Folter und andere Misshandlung

Amnesty International sind mehrere Berichte zugegangen, nach denen Personen an inoffiziellen Orten wie Sporteinrichtungen und einem Stall festgehalten werden. Einige Häftlinge, darunter auch mindestens drei Richter, wurden in den Fluren von Gerichtsgebäuden festgehalten.

Die Organisation hat mit Rechtsbeiständen, Ärztinnen und Ärzten sowie mit einer in einer Hafteinrichtung beschäftigten Person über die Haftbedingungen gesprochen.

Die Gesprächspartnerinnen und Gesprächspartner, die aus Sicherheitsgründen anonym bleiben möchten, berichteten über Folter und andere Formen der Misshandlung an Häftlingen, insbesondere in der Sporthalle der Polizeizentrale in Ankara sowie in der Başkent-Sporthalle in Ankara und den zugehörigen Reitställen.

Diesen Berichten zufolge zwingt die Polizei Gefangene dazu, in Stresspositionen zu verharren, beleidigt und bedroht sie und verweigert ihnen Essen, Wasser sowie medizinische Versorgung.
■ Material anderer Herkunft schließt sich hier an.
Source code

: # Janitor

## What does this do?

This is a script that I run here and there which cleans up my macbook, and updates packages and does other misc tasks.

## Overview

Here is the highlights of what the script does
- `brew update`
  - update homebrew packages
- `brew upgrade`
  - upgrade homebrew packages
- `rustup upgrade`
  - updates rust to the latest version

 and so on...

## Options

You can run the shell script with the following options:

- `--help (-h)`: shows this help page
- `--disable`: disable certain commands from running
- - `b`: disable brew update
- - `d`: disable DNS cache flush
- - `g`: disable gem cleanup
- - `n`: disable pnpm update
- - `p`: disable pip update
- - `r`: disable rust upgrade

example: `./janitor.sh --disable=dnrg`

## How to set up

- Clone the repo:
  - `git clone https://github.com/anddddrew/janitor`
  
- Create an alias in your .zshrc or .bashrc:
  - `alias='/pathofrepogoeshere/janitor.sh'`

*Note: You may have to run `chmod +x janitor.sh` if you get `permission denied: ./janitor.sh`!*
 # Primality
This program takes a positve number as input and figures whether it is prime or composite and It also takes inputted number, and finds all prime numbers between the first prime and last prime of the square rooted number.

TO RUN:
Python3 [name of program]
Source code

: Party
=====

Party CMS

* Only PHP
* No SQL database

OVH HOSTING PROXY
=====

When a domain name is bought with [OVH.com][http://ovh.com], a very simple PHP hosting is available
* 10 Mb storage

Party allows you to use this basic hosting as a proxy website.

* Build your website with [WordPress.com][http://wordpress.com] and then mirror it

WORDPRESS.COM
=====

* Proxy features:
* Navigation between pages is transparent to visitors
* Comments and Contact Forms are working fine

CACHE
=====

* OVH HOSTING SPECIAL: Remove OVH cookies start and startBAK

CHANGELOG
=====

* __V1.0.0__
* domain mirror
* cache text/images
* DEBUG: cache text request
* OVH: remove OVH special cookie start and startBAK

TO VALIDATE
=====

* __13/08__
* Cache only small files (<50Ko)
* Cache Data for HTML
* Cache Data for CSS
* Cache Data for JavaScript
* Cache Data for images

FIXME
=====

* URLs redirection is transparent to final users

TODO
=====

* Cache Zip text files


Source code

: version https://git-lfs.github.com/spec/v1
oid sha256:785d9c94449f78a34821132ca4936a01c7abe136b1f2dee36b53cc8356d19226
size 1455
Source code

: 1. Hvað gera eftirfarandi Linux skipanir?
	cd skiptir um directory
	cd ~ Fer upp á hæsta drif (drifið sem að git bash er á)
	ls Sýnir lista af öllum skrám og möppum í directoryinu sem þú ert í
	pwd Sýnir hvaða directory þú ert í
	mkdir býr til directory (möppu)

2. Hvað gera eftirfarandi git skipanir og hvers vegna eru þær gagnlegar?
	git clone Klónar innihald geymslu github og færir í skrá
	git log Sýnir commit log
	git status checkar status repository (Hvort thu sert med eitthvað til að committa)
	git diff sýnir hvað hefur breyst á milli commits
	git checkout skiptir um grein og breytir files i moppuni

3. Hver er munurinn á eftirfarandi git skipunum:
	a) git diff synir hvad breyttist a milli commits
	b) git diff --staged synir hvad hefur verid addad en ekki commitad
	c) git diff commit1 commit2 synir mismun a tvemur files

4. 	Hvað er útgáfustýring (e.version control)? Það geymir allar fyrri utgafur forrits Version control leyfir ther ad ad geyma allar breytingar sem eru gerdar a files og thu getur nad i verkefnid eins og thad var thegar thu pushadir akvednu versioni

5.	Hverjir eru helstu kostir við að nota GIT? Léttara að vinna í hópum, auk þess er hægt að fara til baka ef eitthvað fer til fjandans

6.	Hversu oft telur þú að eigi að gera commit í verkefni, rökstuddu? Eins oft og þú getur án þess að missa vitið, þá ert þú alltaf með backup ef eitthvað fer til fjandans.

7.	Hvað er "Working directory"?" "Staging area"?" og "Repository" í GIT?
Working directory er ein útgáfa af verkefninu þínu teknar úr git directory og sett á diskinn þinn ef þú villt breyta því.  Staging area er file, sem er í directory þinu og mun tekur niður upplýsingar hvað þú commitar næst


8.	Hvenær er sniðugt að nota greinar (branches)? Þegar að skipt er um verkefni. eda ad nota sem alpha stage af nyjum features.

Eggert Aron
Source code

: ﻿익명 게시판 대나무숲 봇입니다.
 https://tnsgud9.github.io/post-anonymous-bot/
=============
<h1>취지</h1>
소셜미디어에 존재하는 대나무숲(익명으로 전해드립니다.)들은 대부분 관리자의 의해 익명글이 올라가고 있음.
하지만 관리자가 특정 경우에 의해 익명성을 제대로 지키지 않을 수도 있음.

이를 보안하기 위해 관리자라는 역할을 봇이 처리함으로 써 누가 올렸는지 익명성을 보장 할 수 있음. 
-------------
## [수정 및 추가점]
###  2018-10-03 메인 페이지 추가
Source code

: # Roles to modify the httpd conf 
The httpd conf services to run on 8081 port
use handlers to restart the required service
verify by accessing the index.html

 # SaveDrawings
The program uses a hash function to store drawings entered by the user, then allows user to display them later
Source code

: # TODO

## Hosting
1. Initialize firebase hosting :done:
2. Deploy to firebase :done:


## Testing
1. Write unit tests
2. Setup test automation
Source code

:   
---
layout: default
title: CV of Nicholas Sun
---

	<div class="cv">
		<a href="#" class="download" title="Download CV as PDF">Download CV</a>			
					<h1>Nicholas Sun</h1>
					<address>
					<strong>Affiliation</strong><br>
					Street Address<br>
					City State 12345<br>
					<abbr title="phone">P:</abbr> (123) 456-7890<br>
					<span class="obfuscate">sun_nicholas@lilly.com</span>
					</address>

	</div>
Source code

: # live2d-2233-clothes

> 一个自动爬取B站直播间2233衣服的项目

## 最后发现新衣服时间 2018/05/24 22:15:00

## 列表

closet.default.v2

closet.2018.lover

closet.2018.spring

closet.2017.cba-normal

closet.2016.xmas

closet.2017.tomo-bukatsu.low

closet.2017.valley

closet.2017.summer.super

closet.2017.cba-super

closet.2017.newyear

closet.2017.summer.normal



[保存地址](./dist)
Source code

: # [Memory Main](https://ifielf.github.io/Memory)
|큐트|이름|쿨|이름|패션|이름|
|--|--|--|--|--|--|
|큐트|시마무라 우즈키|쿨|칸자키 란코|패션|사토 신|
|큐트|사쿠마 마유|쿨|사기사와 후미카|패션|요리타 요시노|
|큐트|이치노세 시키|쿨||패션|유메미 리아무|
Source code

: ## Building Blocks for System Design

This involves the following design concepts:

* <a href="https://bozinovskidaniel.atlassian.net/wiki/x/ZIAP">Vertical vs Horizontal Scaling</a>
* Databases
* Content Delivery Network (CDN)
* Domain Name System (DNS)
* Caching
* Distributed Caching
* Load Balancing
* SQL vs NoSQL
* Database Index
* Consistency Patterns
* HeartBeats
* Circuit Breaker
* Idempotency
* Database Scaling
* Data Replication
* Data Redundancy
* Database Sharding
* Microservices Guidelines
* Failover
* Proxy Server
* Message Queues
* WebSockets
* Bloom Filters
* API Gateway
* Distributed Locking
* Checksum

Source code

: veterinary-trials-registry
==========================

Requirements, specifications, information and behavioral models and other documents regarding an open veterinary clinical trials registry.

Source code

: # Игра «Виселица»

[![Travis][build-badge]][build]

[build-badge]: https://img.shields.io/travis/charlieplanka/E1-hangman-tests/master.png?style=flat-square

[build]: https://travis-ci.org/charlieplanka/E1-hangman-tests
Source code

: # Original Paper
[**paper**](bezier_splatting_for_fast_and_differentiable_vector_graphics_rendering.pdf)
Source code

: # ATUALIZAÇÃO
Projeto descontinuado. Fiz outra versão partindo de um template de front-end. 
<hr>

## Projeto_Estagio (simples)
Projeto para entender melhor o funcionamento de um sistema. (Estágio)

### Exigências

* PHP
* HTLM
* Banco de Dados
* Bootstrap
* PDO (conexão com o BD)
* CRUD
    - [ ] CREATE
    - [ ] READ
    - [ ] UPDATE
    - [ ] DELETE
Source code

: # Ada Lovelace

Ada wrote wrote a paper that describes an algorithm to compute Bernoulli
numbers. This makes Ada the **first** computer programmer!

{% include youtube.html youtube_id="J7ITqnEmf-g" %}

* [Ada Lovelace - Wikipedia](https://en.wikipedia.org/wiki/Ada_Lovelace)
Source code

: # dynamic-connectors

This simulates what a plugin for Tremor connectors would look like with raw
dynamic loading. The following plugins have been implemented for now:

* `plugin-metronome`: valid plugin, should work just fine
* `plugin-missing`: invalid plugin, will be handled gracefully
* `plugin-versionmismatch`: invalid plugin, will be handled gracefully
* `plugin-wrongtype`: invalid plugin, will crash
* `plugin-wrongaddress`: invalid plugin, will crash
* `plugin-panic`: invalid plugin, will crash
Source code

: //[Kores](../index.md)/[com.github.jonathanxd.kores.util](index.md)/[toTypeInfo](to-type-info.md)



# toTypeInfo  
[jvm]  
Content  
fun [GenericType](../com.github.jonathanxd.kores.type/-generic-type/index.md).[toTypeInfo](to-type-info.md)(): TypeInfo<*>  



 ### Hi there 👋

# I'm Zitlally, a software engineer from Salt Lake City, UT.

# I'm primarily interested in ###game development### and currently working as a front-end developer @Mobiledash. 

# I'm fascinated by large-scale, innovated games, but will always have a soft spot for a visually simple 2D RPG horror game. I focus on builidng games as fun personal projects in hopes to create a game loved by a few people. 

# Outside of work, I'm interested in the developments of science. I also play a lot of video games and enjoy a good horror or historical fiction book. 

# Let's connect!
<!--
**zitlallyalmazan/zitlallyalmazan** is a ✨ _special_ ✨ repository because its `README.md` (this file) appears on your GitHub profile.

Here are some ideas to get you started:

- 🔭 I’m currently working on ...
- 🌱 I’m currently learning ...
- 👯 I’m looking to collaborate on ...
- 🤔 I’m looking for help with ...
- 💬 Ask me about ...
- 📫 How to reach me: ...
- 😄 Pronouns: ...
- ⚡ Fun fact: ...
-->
Zudem wurden einige Gefangene brutal geschlagen und misshandelt, in einigen Fällen auch sexuell genötigt und vergewaltigt.

Zwei Rechtsbeistände, die Gefangene in Ankara vertreten, gaben gegenüber Amnesty International an, dass Häftlinge gesehen hätten, wie hochrangige Militäroffiziere im Gewahrsam von Polizeikräften mit einem Knüppel oder mit Fingern vergewaltigt wurden.

Eine in der Sporthalle der Polizeizentrale in Ankara beschäftigte Person berichtete über einen Gefangenen, der schwere Verletzungen und eine Schwellung am Kopf aufwies, was darauf schließen lässt, dass er geschlagen wurde. Der Gefangene soll nicht mehr in der Lage gewesen sein, gerade zu stehen oder seine Augen zu fokussieren, und verlor schließlich das Bewusstsein. Während manchen Inhaftierten eine begrenzte medizinische Versorgung gewährt wurde, verweigerte die Polizei diesem Gefangenen offenbar trotz seiner schweren Verletzungen die dringend nötige Behandlung. Ein Polizeiarzt soll gesagt haben: "Lass ihn sterben. Wir sagen einfach, dass er schon tot hier ankam."